Or, that is at least the excuse trotted out by our current Finance minister Jan-Kees de Jager (yes, one of THEM) in defence of decisions to give away all of our sovereignty in order to 'save the euro'. Supposedly it is in our own interest that the euro lives.
But is it true? Dutch daily De Pers does a nice bit of myth-busting. Conclusion: Busted!
The statement is untrue. Holland has not benefited 'enormously' from the euro. The shared currency did not lead to a greater exports to eurozone countries and a subsequent 'enormous' trade surplus. Holland has a surplus because it is competitive and thrifty.While it is true the trade balance surplus has increased under the euro, that growth of surplus started already way back in the 1980's, according to the Central Bureau of Statistics (CBS).
The net effect of the euro on European trade has estimates ranging between zero en 10%, with the ECB itself estimating the effect to be in the lower end of the scale. Near zero, therefore.
Increased trade does not necessarily lead to a trade surplus. According to Central Planning Bureau economist Arjen Lejour there's an equal chance the increased trade would have cause increased imports, lowering the surplus.
That the surplus increased has two causes: Firstly, Holland is competitive because of moderate wages coupled with a high productivity.

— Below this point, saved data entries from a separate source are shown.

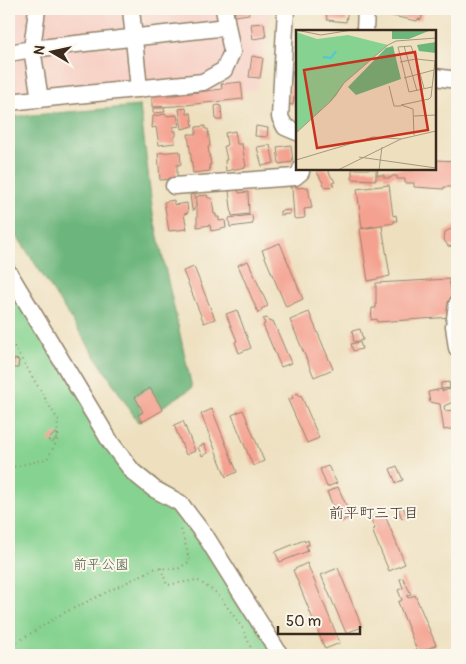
<svg xmlns="http://www.w3.org/2000/svg" width="466" height="664" font-family="Pangolin,'Klee One',sans-serif">
<style>
.built{fill:#f7d1c6}
.green{fill:#86d391;stroke:#607e58}
.forest{fill:#6cb57b;stroke:#54704c}
.building{fill:#f4a190}
.lines{fill:none;stroke-linecap:round;stroke-linejoin:round}
.minor-casing{stroke:#94856e;stroke-width:19}
.path{stroke:#94856e;stroke-width:2;stroke-dasharray:1 4;stroke-linecap:butt}
.minor{stroke:#fff;stroke-width:16}
.labels{text-anchor:middle;stroke-width:4;stroke-linejoin:round;paint-order:stroke}
.park-label{font-size:14px;fill:#525d40;stroke:#fbf7ec}
.neighbourhood-label{font-size:15px;fill:#3b2a1e;stroke:#fbf7ec}
.inset-river{fill:none;stroke:#5ac7ce;stroke-width:2.5}
.inset-road{fill:none;stroke:#a6977f;stroke-width:1}
.view{fill:#c8321e;fill-opacity:0.15;stroke:#c8321e;stroke-width:2.5}
.inset-edge{fill:none;stroke:#3b2a1e;stroke-width:2.5}
</style>
<rect width="100%" height="100%" fill="#fbf7ec"/>
<filter id="ink" filterUnits="userSpaceOnUse"><feTurbulence type="fractalNoise" baseFrequency=".02" numOctaves="2"/><feDisplacementMap in="SourceGraphic" scale="10" xChannelSelector="R" yChannelSelector="G"/><feConvolveMatrix kernelMatrix="1 2 1 2 8 2 1 2 1" color-interpolation-filters="sRGB"/></filter>
<filter id="wash" filterUnits="userSpaceOnUse"><feTurbulence type="fractalNoise" baseFrequency=".0096" numOctaves="4" result="noise"/><feDisplacementMap in="SourceGraphic" scale="20" xChannelSelector="R" yChannelSelector="G"/><feGaussianBlur stdDeviation="1.12" result="paint"/><feColorMatrix in="noise" values="0 0 0 0 0 0 0 0 0 0 0 0 0 0 0 0 0 1.4 0 .05"/><feComposite in="paint" operator="in"/></filter>
<g filter="url(#wash)">
<rect width="100%" height="100%" fill="#eee0bf"/>
<path class="built" d="M9 9H273L269 20 257 90 9 110Z"/>
<path class="green" d="M9 275 111 443 180 503 280 655H9Z"/>
<path class="forest" d="M140 106 153 214 192 388 138 422 21 242 9 229V117Z"/>
<g id="blocks">
<path class="building" d="M234 9H248L249 14 235 16Z
M326 9H348L346 22 327 20Z
M383 9H420L423 10 421 20 418 19 417 21 382 14Z
M264 23 266 37 253 39 251 24Z
M252 56 263 58 260 78 249 77Z
M296 60 297 98 294 97 293 105 287 104 293 70 295 71Z
M241 82 243 99 176 106 152 107V95H175L222 89 221 84Z
M218 105 221 106 222 120H216L215 106Z
M153 108H164L165 112 153 113Z
M186 108 187 114 191 113 193 126 182 129 179 109Z
M166 114V116L177 115 179 126 173 127V131H176V136L174 137 175 143 159 145 156 127 152 128 153 116Z
M205 126V129H208L210 146 208 147 211 165H209L210 171 193 173 188 134H196V127Z
M256 126 268 128 267 137 255 136Z
M235 131 237 144H242L246 167 226 171 225 160H227L224 146 227 145 225 133Z
M270 145 274 163 262 166 257 147Z
M291 145 293 162 279 164 277 147Z
M180 151 181 164 177 165V179L160 180 158 153Z
M435 160 457 161V187H444V189L414 187V183H405V179H397V176H392L391 178H384V175H377L378 169H435Z
M324 169H327L332 178H333L335 182 332 183 334 186 325 187 317 172Z
M352 169H376V180L352 179Z
M290 182H297V188L308 187 312 208 304 209 305 217 304 218 296 219 294 218 292 188H290Z
M389 185 393 216 396 215 397 221H394V223L362 228 357 189Z
M238 190 239 193 248 192 249 214 232 216 229 191Z
M195 194 196 205 194 210H192L190 195Z
M207 195 208 198H212L214 214H216V217H219V221L225 220 226 228 211 231 210 225 197 227V196Z
M174 200V205L187 203 188 213 184 214 187 229 169 231 164 202Z
M290 210V214L280 215V211Z
M252 215 253 224 230 227 229 218Z
M382 226 390 276 368 281 360 229Z
M453 226 457 227V247L448 246 444 240 445 232 453 228Z
M280 243 303 299 286 307 262 250Z
M248 261 268 306 261 309 262 311 258 313 238 265Z
M194 267 215 319 204 323 183 271Z
M449 279 451 290 455 289V296H451L452 317 377 322V319L371 320 372 308H376V283Z
M237 310 251 348 239 353 235 342 237 341 226 314Z
M309 312 333 369 314 377 290 320Z
M267 318 269 322 273 321 291 363 281 367 263 325 265 324 263 319Z
M360 329 363 340 354 342 352 331Z
M360 342 362 349 353 351 351 344Z
M14 359 19 360 18 368H13Z
M449 382 450 388 441 389V383Z
M150 388 163 410 142 422 138 415 143 412 135 397Z
M442 389V391L451 389V393H453V402L444 406 445 411 454 410 457 428 444 430 440 404 430 402 428 392Z
M298 393 299 396 301 395 319 438 307 443 288 400 293 398 292 395Z
M212 409 237 472 226 477 201 414Z
M243 410 264 461 253 466 232 415Z
M183 421 195 451 186 455 174 425Z
M55 433 59 435 52 443 48 440Z
M204 444 208 453 202 456 198 447Z
M328 466 337 483 327 487 320 469Z
M397 466 403 480 396 483 390 469Z
M338 487 351 516 341 522 339 520 327 492Z
M403 507 407 517 402 519 398 509Z
M384 513 405 564 389 571 372 530 375 529 370 518Z
M304 540 305 542 308 540 309 545H306L308 551 280 562 275 552Z
M307 563 340 643 325 649 293 570Z
M338 568 362 627 346 633 321 575Z
M403 578 411 594 407 596 408 598 415 595 436 645 418 653 398 602 402 600 398 590 403 588 400 579Z
M435 648 437 655H426L425 652Z"/>
</g>
</g>
<g filter="url(#ink)">
<use href="#blocks" fill-opacity="0" stroke="#94856e" stroke-width="1"/>
<g class="lines">
<g class="minor-casing">
<path id="minor" d="M37 9 32 49 40 99
M131 9 139 89
M286 9 280 117 285 127 297 132
M365 31 366 9
M9 53 32 49 227 27
M435 77 457 80
M9 102 203 82 224 70 232 52 224 9
M174 186 295 177 301 172V169
M9 273 111 443 133 472 154 489 180 503 208 540 280 655
M457 304 454 326 457 348"/>
</g>
<path class="path" d="M9 338 58 420 57 441 47 459 9 468
M161 568 167 585 197 580 218 594 243 629 254 655
M9 647 60 615 156 568 178 569 190 561 181 529"/>
<use href="#minor" class="minor"/>
</g>
</g>
<g class="labels">
<g class="park-label">
<text x="101" y="569">前平公園</text>
</g>
<g class="neighbourhood-label">
<text x="374" y="518">前平町三丁目</text>
</g>
</g>
<g transform="translate(296 30)">
<rect width="140" height="140" fill="#eee0bf"/>
<path d="M0 2 21 9 52 5 92 15 48 53 40 66 0 103Z" fill="#86d391"/>
<path d="M96 0H135L113 9H96ZM140 12V23L123 21 121 15ZM97 16 105 49 60 65 52 57 90 18Z" fill="#6cb57b"/>
<path class="inset-river" d="M27 27 35 28 40 21"/>
<path class="inset-road" d="M0 0 25 5 56 0M108 16 121 61M104 32 120 29 128 58M108 48 138 40M93 56 98 76H105M118 86 140 85M0 103 35 71 48 53 92 15 100 11 140 8M118 105 117 79 105 75 133 69 135 67 139 31 120 29 115 16 102 17 113 62 136 57M63 127 140 138M0 130 77 107 105 109M42 140 105 109 140 101M83 140 86 117"/>
<path class="view" d="M119 22 132 100 21 118 8 40Z"/>
<rect width="140" height="140" class="inset-edge"/>
</g>
<rect width="466" height="664" fill="none" stroke="#fbf7ec" stroke-width="30"/>
<g transform="translate(52 52) rotate(279)" stroke="#fbf7ec" stroke-width="4" paint-order="stroke">
<path d="M0-4L9 19L0 12L-9 19Z" fill="#3b2a1e"/>
<text y="-8" font-size="14" font-weight="bold" text-anchor="middle" fill="#3b2a1e">N</text>
</g>
<path d="M278 626v8h82v-8" fill="none" stroke="#3b2a1e" stroke-width="2.5"/>
<text x="286" y="626" font-size="15" fill="#3b2a1e" stroke="#fbf7ec" stroke-width="4" paint-order="stroke">50 m</text>
</svg>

Secondly, the Dutch save more then they spend.
Besides, since 2002 Dutch exports to other eurozone countries has decreased from 61% to 58% of total exports, indicating that the Netherlands has benefited mostly from growth in world trade.
So, no measurable benefits. But the current crisis is one that was spawned by the very currency were/are promised to benefit from. What is the euro good for, anyway? Can we leave now?